— Как вас зовут? — спросил я, отдавая ей пустую чашку, сердце у меня вдруг учащенно забилось.
— Дирче, — улыбнулась она и покраснела.
На ней был обычный передник из грубого синего полотна. Она быстро ушла, избегая моего взгляда. Уже в следующую секунду мне стало стыдно за то, что случилось (но в конце концов, что же случилось?), как будто я сделал что-то низкое, совершил какое-то грязное предательство.
Из членов семьи появлялся только профессор Эрманно, и то лишь иногда. Он осторожно открывал дверь кабинета в глубине зала и на цыпочках так тихо проходил по комнате, что чаще всего я замечал его, только когда он склонялся над моими бумагами и книгами и спрашивал:
— Как дела? — в его голосе звучало сочувствие. — Мне кажется, что работа идет полным ходом!
Я делал попытку встать.
— Нет, нет, продолжай работать! — восклицал он. — Я уже ухожу.
Обычно он действительно не задерживался дольше пяти минут. За это время он всегда находил какой-нибудь способ выказать мне свою симпатию и подчеркнуть, что мое усердие производило на него самое благоприятное впечатление. Он смотрел на меня блестящими глазами, взгляд его пылал, как будто от меня, от моего литературного будущего зависело Бог знает что, как будто он включил меня в какой-то свой тайный план… Я припоминаю, что подобное отношение и льстило и печалило меня одновременно. Почему он не ждет ничего такого от Альберто, спрашивал я себя, ведь не я же его сын! Почему он, без возражений и сожалений — а ведь он действительно никогда на это не жаловался! — смирился с тем, что Альберто отказался от писания диплома? А Миколь? В Венеции Миколь делала то же, что и я: заканчивала дипломную работу. А он почти не вспоминал Миколь, а если и вспоминал, то не вздыхал и не печалился. У него был такой вид, будто он хотел сказать: «Она девушка, поэтому ей, как и всем женщинам, лучше думать о доме, а не о литературе!» Неужели он и впрямь думал так?

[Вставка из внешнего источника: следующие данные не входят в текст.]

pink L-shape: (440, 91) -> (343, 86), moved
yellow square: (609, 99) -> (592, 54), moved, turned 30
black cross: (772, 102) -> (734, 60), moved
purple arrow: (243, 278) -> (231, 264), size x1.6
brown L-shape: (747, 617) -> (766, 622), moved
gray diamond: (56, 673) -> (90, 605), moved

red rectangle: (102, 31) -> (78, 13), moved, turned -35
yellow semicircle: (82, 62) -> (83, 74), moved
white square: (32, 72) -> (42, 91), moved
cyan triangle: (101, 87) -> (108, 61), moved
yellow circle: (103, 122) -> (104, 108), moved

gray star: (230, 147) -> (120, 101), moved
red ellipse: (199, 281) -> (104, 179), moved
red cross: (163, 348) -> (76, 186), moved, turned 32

Однажды утром он задержался, чтобы поговорить со мной подольше. Слово за слово, и он снова заговорил о письмах Кардуччи и о собственных изысканиях на венецианские темы: все это, сказал он, указывая на кабинет, хранится там. Он таинственно улыбнулся, на лице его появилось лукавое выражение, он как будто приглашал меня туда. Было совершенно ясно: он хотел, чтобы я пошел с ним, но хотел, чтобы я сам попросил его об этом.
Как только я понял, чего он хочет от меня, я поспешил это сделать. Мы перешли в кабинет, комнату меньшую, чем бильярдная и казавшуюся еще меньше, даже тесной из-за невероятного количества разбросанных вещей.

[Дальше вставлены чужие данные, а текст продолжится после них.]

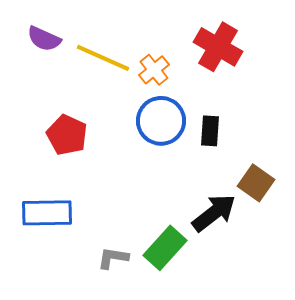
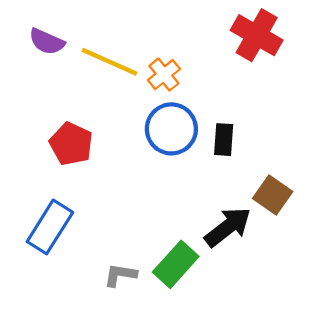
red cross: (218, 47) -> (257, 35), moved
blue rectangle: (47, 213) -> (50, 227), turned -57

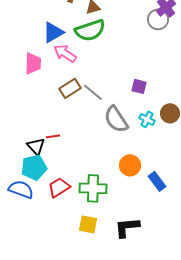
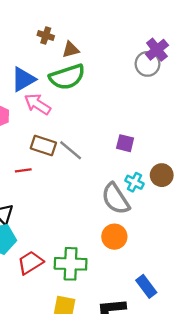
brown rectangle: (70, 88) -> (43, 146), turned 50
gray semicircle: (116, 119) -> (116, 199), moved
red line: (53, 136) -> (23, 170), moved
blue rectangle: (157, 181) -> (146, 286), moved

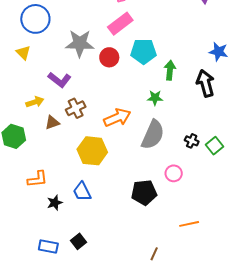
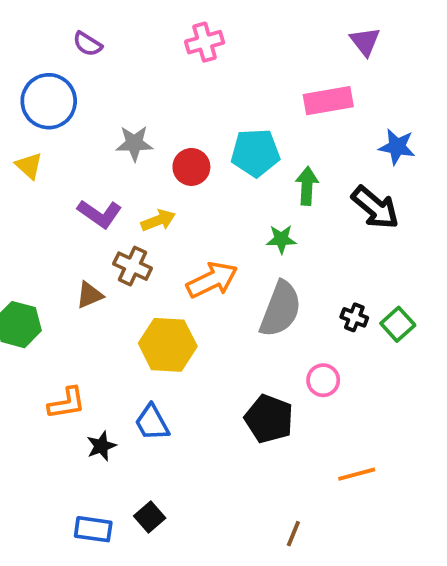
pink rectangle: (120, 24) -> (328, 101), moved, turned 30
gray star: (80, 43) -> (134, 143), size x0.7
black arrow: (205, 83) -> (375, 208), turned 148
yellow arrow: (35, 102) -> (158, 220), moved
brown cross: (76, 108) -> (133, 266), turned -36
black pentagon: (144, 192) -> (269, 419), turned 30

Книг и тут было много. Книги по литературе лежали рядом с научными трудами по математике, физике, экономике, сельскому хозяйству, медицине, астрономии; книги по отечественной истории, по истории Феррары и Венеции соседствовали с «иудейскими древностями»; книги громоздились в беспорядке, случайными кипами, они стояли в застекленных книжных шкафах, таких же, как в зале, занимали большую часть стола орехового дерева, так что, если профессор сидел за ним, была видна только макушка его берета; стопки книг высились на стульях, угрожая упасть, они были даже свалены на полу — в общем, были повсюду. Большая карта мира, пюпитр, микроскоп, полдюжины барометров, стальной сейф, покрашенный темно-красной краской, светлая больничная кушетка, песочные часы, рассчитанные на разное время, латунная тарелка, маленькое кабинетное немецкое пианино с двумя метрономами в пирамидальных футлярах и еще много всего другого — некоторые предметы я уже не помню, назначение других мне было не ясно. Все они придавали кабинету вид кабинета доктора Фауста. Профессор Эрманно первым со слабой улыбкой заметил это и извинился за свою слабость, она словно напоминала о его юношеской безалаберности. Я забыл сказать о картинах: в отличие от других комнат дома, где ими были увешаны все стены, в кабинете была только одна: огромный портрет работы Ленбаха в натуральную величину, который занимал, как заалтарный образ, всю заднюю стену. Прекрасная блондинка с обнаженными плечами стояла на картине во весь рост, с веером в затянутой перчаткой руке, шелковый шлейф белого платья подчеркивал стройность и статность ее фигуры. Конечно, это могла быть только баронесса Жозетт Артом ди Сузегана. Какой мраморный лоб, какие глаза, какой изысканный изгиб губ, какой стан! Она действительно казалась королевой. Портрет матери был единственной вещью в этом кабинете, которая не вызывала улыбки у профессора Эрманно.